Aller au contenu

Page:LeVasseur - Têtes et figures, 1920.djvu/62

La bibliothèque libre.
Cette page a été validée par deux contributeurs.
62
TÊTES ET FIGURES

Quelque temps après avoir franchi le domaine, la carriole arriva au sommet d’une côte, non loin d’une impasse menant à un endroit de la grève, où en été, les voitures traversent la rivière Chaudière à gué.
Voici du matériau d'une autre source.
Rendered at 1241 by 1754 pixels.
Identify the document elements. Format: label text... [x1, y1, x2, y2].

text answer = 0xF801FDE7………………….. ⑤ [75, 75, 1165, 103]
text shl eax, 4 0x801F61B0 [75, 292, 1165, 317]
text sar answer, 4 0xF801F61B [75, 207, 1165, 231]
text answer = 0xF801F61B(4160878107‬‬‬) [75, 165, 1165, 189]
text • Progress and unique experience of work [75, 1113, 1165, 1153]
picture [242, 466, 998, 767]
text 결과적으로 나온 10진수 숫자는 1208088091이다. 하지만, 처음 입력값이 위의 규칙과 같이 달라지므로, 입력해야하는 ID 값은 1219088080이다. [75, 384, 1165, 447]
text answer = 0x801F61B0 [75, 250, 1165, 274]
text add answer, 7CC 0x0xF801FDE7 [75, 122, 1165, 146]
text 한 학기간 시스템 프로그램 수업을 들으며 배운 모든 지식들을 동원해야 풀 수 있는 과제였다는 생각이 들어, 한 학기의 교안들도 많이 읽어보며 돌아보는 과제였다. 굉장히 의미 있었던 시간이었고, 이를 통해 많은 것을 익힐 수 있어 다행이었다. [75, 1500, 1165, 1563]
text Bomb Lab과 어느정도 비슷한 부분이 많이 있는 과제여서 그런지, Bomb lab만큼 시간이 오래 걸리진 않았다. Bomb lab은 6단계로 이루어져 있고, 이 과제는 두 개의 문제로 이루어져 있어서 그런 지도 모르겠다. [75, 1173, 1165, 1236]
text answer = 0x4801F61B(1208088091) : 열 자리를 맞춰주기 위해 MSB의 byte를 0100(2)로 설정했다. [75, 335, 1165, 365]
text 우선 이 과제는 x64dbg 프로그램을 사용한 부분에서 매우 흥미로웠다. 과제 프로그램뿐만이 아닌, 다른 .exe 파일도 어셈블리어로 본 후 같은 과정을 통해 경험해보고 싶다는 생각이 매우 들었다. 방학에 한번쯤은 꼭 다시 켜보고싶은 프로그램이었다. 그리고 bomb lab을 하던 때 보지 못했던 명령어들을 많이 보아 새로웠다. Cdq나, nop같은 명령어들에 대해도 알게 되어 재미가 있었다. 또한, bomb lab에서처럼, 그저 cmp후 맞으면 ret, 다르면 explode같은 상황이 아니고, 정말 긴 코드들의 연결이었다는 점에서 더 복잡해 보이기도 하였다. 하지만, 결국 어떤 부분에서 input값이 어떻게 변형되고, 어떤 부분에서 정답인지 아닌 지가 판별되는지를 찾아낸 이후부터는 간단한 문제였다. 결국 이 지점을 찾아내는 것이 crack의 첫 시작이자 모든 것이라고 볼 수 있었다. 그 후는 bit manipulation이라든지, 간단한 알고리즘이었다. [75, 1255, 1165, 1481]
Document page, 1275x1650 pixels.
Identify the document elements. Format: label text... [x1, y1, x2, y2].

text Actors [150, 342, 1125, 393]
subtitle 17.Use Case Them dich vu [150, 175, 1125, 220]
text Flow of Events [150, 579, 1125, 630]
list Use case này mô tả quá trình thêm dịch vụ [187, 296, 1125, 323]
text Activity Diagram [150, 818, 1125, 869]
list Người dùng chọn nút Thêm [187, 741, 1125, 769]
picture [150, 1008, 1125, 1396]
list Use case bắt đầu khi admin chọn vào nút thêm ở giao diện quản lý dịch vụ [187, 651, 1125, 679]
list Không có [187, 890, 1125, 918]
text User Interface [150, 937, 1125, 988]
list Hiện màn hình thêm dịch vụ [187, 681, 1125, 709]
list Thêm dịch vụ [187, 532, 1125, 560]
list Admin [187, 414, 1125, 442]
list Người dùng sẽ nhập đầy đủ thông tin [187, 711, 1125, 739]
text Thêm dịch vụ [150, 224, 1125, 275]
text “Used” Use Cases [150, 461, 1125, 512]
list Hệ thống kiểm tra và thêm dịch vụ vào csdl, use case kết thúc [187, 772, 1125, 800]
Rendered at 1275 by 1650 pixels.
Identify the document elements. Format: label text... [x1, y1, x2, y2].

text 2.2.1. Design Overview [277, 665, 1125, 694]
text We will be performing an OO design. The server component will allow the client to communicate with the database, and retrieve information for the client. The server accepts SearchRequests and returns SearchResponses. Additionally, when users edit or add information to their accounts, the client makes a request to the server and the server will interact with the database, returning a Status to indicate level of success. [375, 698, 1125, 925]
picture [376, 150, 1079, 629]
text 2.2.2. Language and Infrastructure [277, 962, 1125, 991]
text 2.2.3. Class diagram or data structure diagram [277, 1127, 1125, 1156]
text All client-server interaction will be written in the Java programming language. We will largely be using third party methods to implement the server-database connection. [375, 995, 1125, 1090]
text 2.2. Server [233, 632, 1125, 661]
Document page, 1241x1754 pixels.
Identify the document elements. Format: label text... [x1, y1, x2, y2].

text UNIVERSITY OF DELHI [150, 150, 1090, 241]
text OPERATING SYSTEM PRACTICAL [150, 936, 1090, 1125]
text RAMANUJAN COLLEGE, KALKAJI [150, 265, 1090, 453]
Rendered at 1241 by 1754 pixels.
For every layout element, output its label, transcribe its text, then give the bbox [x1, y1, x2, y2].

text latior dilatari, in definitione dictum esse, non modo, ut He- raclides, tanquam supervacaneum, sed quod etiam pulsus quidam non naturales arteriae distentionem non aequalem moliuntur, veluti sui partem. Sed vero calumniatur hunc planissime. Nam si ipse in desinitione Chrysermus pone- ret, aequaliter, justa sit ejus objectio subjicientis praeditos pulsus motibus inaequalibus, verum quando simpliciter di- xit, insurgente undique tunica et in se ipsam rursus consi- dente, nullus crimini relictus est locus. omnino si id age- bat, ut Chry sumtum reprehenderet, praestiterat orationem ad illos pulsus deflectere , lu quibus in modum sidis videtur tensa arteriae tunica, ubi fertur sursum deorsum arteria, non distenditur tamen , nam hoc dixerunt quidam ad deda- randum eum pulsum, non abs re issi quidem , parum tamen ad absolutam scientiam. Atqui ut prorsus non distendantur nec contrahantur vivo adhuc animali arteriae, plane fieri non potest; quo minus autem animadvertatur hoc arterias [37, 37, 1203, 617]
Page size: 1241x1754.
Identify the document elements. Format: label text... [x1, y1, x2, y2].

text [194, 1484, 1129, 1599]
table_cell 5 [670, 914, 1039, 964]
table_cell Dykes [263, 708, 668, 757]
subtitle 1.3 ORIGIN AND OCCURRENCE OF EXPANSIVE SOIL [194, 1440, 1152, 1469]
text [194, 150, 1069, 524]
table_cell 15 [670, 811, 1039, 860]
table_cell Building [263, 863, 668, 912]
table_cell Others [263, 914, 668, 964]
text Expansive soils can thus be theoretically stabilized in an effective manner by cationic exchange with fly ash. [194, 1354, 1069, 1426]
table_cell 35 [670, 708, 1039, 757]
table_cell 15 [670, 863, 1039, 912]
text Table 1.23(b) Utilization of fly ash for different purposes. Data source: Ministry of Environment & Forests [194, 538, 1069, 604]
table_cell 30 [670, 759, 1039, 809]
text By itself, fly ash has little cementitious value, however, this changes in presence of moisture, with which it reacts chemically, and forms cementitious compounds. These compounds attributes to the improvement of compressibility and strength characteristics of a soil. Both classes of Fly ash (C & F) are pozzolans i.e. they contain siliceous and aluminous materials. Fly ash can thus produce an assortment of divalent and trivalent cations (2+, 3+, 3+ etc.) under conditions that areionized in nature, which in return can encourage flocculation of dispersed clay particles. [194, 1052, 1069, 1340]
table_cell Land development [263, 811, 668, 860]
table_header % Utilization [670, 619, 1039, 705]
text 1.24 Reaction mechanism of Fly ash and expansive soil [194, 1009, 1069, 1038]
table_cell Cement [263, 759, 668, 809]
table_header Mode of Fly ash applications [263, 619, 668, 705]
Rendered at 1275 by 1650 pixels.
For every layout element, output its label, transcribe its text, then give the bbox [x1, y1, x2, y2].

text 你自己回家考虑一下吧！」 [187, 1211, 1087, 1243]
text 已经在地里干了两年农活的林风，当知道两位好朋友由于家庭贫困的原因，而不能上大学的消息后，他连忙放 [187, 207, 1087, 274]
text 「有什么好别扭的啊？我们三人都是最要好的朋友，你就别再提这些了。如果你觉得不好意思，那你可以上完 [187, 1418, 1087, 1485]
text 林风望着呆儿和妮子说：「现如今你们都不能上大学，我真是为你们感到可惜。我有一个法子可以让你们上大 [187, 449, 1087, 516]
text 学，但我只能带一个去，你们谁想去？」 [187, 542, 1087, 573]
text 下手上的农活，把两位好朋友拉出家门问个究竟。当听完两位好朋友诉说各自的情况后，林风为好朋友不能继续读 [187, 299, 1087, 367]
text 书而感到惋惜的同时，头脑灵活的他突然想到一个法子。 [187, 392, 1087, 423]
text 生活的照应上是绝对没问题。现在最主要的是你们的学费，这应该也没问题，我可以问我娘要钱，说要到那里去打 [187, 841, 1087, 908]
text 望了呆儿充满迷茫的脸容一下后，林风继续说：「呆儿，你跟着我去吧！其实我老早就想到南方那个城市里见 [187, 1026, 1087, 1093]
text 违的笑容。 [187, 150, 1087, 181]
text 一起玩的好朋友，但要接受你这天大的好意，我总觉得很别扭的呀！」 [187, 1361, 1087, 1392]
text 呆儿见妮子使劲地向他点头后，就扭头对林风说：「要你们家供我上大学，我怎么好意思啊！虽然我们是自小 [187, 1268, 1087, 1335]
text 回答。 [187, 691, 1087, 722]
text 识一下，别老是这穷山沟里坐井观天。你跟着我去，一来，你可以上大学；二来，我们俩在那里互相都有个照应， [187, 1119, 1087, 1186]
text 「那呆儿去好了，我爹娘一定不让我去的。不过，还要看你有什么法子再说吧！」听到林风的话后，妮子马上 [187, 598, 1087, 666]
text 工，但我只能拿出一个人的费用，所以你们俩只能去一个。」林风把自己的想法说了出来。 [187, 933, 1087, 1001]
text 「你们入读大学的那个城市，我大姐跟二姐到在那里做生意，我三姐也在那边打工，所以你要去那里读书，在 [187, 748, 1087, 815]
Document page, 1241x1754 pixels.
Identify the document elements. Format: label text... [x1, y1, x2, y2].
Vigoureux, qu’une bonne course avait essoufflé, s’arrêta de lui-même en face d’une vieille masure habitée par un irlandais du nom de Polly Murphy, et où l’administration militaire du Canada tenait un poste de soldats à l’intention des déserteurs de la garnison de Québec.

— Si nous arrêtions ici un instant, dit l’étranger qui, depuis qu’il voyageait sur le haut des coteaux, sentait le froid le gagner.

— Vous ferais ben comme vous voudrais, dit Charlot, mais j’vous garantis pas que c’est propr’ici ; c’est plein de soldats là-dedans. Si vous vouliez prendre mon conseil, on irait à l’autre maison en haut de la côte, chez la mère Adrien, comme on l’appelle par ici. C’est pas de ce que c’est ben riche, mais on y sera ben reçu, j’vous en réponds.

— Va pour la mère Adrien, répliqua l’étranger.

Et Vigoureux, aiguillonné d’un coup de fouet, descendit la côte à fond de train pour remonter au galop la pente opposée, comme, du reste, font les chevaux canadiens dans les parties montagneuses du pays.